No Israeli government, no matter how dovish could afford to agree up front to the dismantling of all of the Jewish settlements in the West Bank, and the ceding of the Old City of Jerusalem to Palestinian control. There has been a general consensus among foreign policy and strategic leaders in both major American parties that a two-state solution must involve border changes, exchanges of lands between Israel and the Palestinians and a new geographic configuration which would not leave Israel vulnerable to a coordinated attack by its Arab neighbors. A new State of Palestine would presumably leave Gaza under the control of Hamas, the terrorist group that remains adamantly committed to Israel’s outright destruction. For the 19 years that the “moderate” regime in Jordan illegally occupied the Old City of Jerusalem (it was to be an international trusteeship under the U.N. in the 1947 Partition Plan), the ancient Jewish Quarter was razed to the ground, Medieval synagogues built by Maimonides and Nahmanides were leveled to the ground and Jews were blocked from visiting the Old City and the Western Wall of the Second Temple, the holiest site in Judaism. After Israel liberated the Old City of Jerusalem, it wisely permitted the various religions to maintain control of their respective holy sites. All of that would be abrogated in the scheme proposed by the Palestinian Authority.

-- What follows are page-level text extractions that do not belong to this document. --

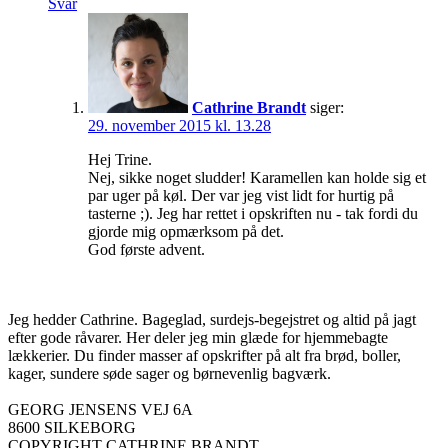
Svar
Cathrine Brandt
siger:
29. november 2015 kl. 13.28
Hej Trine.
Nej, sikke noget sludder! Karamellen kan holde sig et
par uger på køl. Der var jeg vist lidt for hurtig på
tasterne ;). Jeg har rettet i opskriften nu - tak fordi du
gjorde mig opmærksom på det.
God første advent.
Jeg hedder Cathrine. Bageglad, surdejs-begejstret og altid på jagt
efter gode råvarer. Her deler jeg min glæde for hjemmebagte
lækkerier. Du finder masser af opskrifter på alt fra brød, boller,
kager, sundere søde sager og børnevenlig bagværk.
GEORG JENSENS VEJ 6A
8600 SILKEBORG
COPYRIGHT CATHRINE BRANDT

A two-state solution has been proposed repeatedly as the way of achieving peace since the 1917 Balfour Declaration.

If the international community wants to recognize an independent Palestine now, that would be fine, as long as its borders, like those between Israel and Syria or Israel and Lebanon, are deferred until a negotiated settlement. Forcing an independent State of Palestine with pre-determined borders based on May 1967 would only assure that the painstaking efforts to re-start the long-stalled peace talks fail once more.

So for Palestine: Statehood Now; Final Borders Later!

Robert A. Cohn is Editor-in-Chief Emeritus of the Jewish Light.